*** Block opens ***

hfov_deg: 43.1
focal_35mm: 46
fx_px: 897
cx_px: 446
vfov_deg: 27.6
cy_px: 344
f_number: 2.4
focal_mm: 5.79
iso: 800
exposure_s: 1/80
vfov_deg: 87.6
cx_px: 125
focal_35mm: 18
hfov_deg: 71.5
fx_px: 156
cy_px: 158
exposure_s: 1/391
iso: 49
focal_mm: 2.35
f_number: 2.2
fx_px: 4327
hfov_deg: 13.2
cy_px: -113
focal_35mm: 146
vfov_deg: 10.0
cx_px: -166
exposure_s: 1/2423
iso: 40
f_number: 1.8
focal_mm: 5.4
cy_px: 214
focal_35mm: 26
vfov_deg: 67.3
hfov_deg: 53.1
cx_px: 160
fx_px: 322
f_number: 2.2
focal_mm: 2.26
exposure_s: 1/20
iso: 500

*** Block closes ***
*** Block opens ***

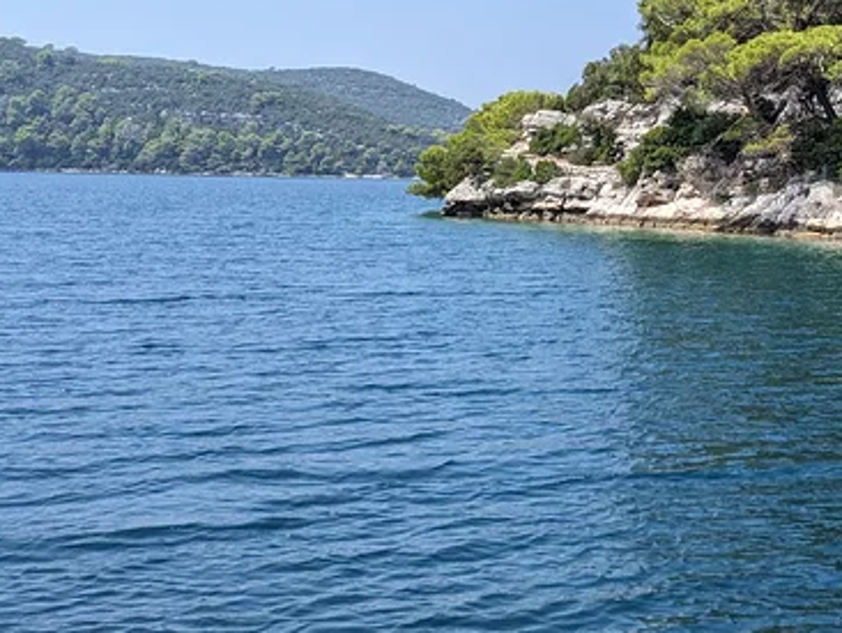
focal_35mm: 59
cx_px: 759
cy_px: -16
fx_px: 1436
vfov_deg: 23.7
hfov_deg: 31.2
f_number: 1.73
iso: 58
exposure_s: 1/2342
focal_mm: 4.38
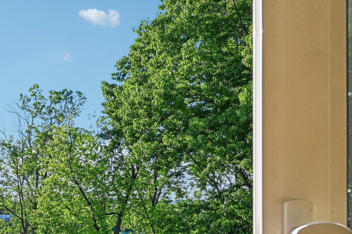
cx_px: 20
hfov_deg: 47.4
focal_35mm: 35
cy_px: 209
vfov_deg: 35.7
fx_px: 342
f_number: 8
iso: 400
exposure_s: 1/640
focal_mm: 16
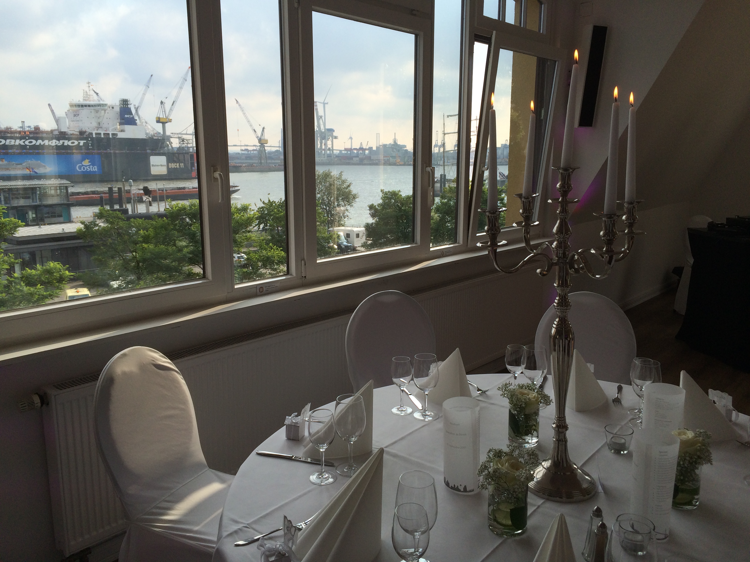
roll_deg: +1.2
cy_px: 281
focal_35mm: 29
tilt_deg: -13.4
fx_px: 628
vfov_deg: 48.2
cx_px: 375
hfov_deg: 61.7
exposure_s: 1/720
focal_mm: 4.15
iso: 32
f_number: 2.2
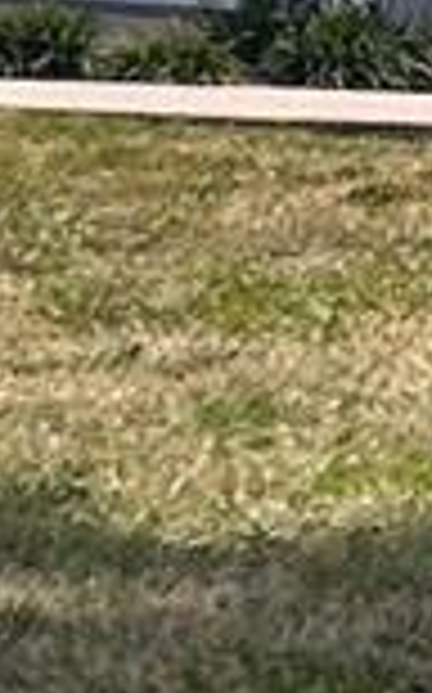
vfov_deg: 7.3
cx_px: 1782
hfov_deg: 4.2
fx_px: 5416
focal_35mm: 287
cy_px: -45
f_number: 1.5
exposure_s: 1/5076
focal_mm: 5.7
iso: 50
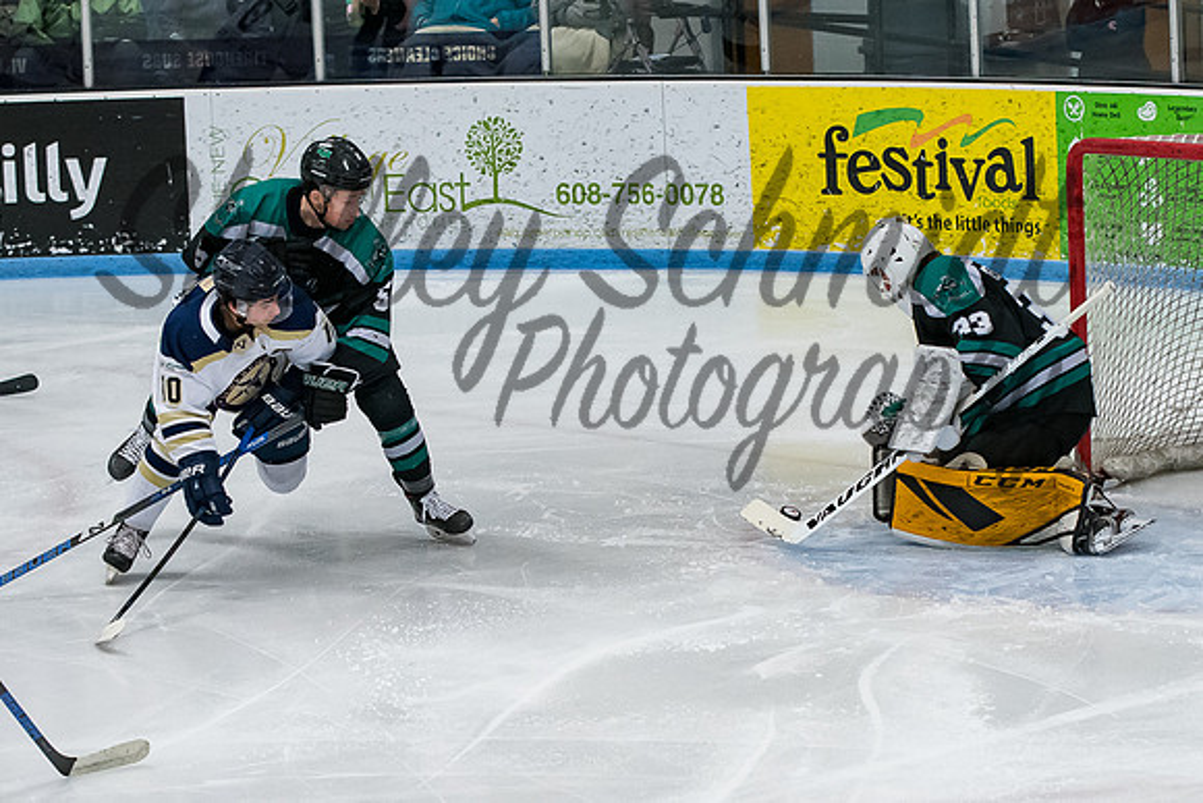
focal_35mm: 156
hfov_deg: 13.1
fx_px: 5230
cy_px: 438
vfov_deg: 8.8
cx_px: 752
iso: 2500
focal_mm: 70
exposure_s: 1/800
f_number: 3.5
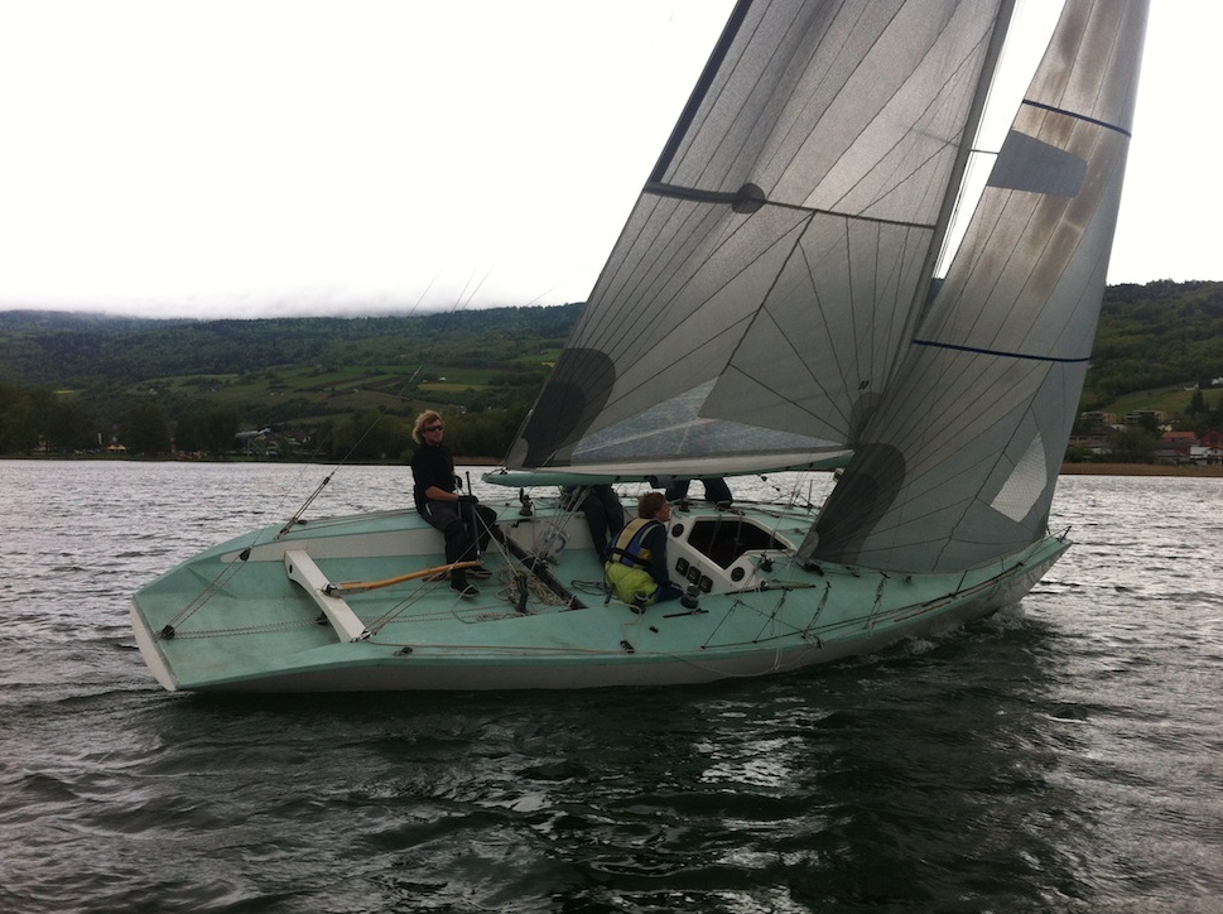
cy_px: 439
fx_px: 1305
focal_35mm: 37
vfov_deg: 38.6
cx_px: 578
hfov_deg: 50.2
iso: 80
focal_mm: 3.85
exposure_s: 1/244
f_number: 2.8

*** Block closes ***
*** Block opens ***

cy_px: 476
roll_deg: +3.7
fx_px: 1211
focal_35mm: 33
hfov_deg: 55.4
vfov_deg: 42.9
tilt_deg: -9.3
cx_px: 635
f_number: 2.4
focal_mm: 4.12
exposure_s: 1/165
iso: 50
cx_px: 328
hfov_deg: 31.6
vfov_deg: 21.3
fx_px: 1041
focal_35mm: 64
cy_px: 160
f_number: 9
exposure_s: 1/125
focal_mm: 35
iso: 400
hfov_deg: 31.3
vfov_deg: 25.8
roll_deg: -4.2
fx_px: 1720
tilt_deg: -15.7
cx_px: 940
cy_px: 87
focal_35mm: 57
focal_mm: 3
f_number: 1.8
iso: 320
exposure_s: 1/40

*** Block closes ***

PROBLEM DESCRIPTION:
Beginning with the line holding "hfov_deg: 43.1" and ending with the line holding "hfov_deg: 53.1", write out the stretch of material above exactly; add no further lines.

RESPONSE:
hfov_deg: 43.1
focal_35mm: 46
fx_px: 897
cx_px: 446
vfov_deg: 27.6
cy_px: 344
f_number: 2.4
focal_mm: 5.79
iso: 800
exposure_s: 1/80
vfov_deg: 87.6
cx_px: 125
focal_35mm: 18
hfov_deg: 71.5
fx_px: 156
cy_px: 158
exposure_s: 1/391
iso: 49
focal_mm: 2.35
f_number: 2.2
fx_px: 4327
hfov_deg: 13.2
cy_px: -113
focal_35mm: 146
vfov_deg: 10.0
cx_px: -166
exposure_s: 1/2423
iso: 40
f_number: 1.8
focal_mm: 5.4
cy_px: 214
focal_35mm: 26
vfov_deg: 67.3
hfov_deg: 53.1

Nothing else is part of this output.